Lorraine scribbled a note, imploring the judge to let Wyatt plead guilty to a misdemeanor. She wanted to send him to a school for troubled youth in Nevada that wouldn't take boys with felonies.

The judge agreed. Soon after, Wyatt climbed into a parole officer's car and miserably awaited his arrival in the Nevada desert.

As friends left south Sacramento, Tyrone stayed behind. His Meadowview mentors were running crack houses or pulling the trigger in gang-related shootings. His mother was selling sex on the streets.

The violence seeped into Tyrone. He carried a gun. Once, he shot a man in the leg. Starting around 14, he established a pattern: He spent most birthdays, and six months out of every year, behind bars.

On the evening of April 13, 1994, Tyrone watched one of his role models get shot to death. Willie Young was 21 years old, a father and a popular neighborhood figure.
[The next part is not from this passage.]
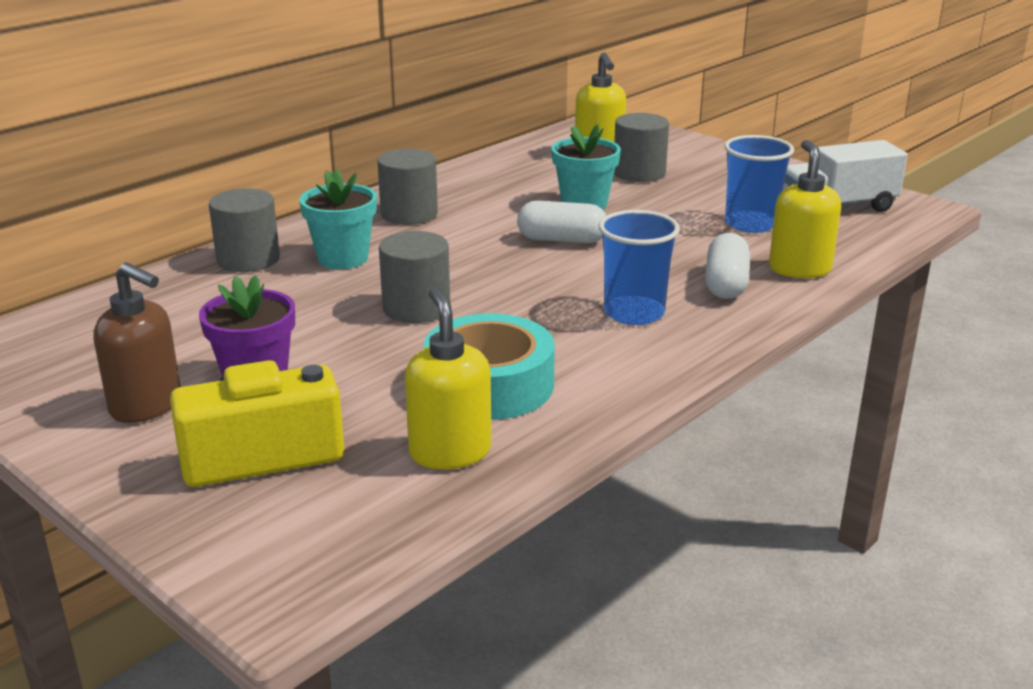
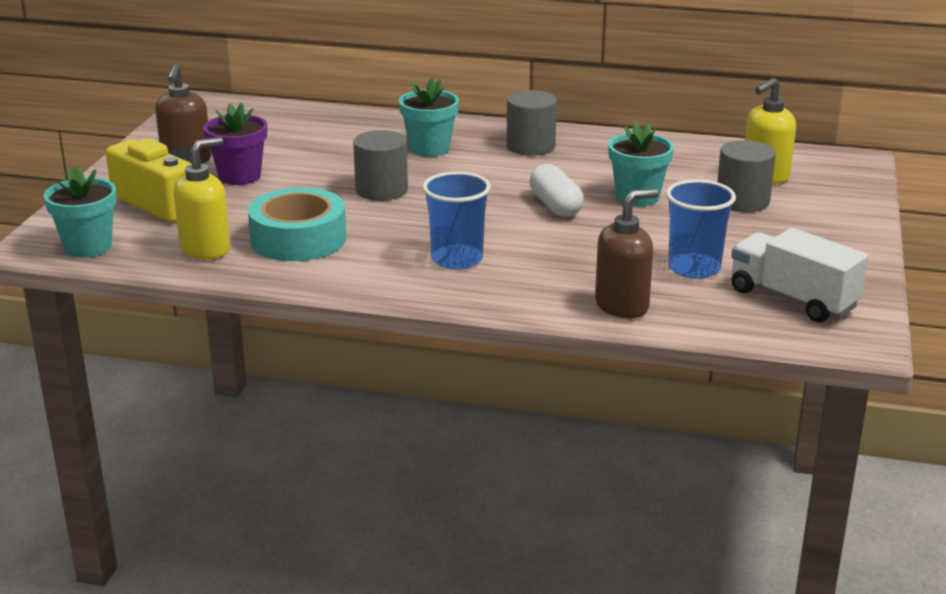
camera: 60 degrees right, 0 degrees up
grey cylinder [209,188,280,272] -> none
white capsule [705,233,750,299] -> none
yellow soap dispenser [769,140,841,278] -> brown soap dispenser [595,188,658,318]
none -> turquoise flower pot [44,166,117,257]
It all began with a fistfight, police would say. The shooter pulled out a gun and pumped bullets into Willie.

After that, Tyrone's morning routine became a warped tribute to Willie Young. He'd cross 47th Avenue and hop a fence into Sacramento Memorial Lawn cemetery. Standing over his mentor's headstone, he'd smoke marijuana and stare and stare and stare.

Using the moniker, Brotha Ty-Bud, Tyrone began to rap about his perspective on life:

Reasons I'm stepping with precaution

Any mistake may lay my coffin

Thinking about the sacrifices I be making

Hoping to see my 18th day

Juvenile court officials warned Tyrone's aunt Brenda that her nephew was a bad influence on her own son, J.R. But Brenda couldn't let go of Tyrone. "He was my heart," she remembers. And she felt that she and his aunt Barbara were all he had.

For many Raiders players, the future still seemed infinite in its possibility. But Brenda figured she would bury Tyrone before long.

Like other south Sacramento mothers, she stayed awake at night, terrified of the news a ringing phone might bring. Those mothers saw evidence on every street corner of the escalating risks and temptations facing their boys.

The years ahead would prove they had reason to worry.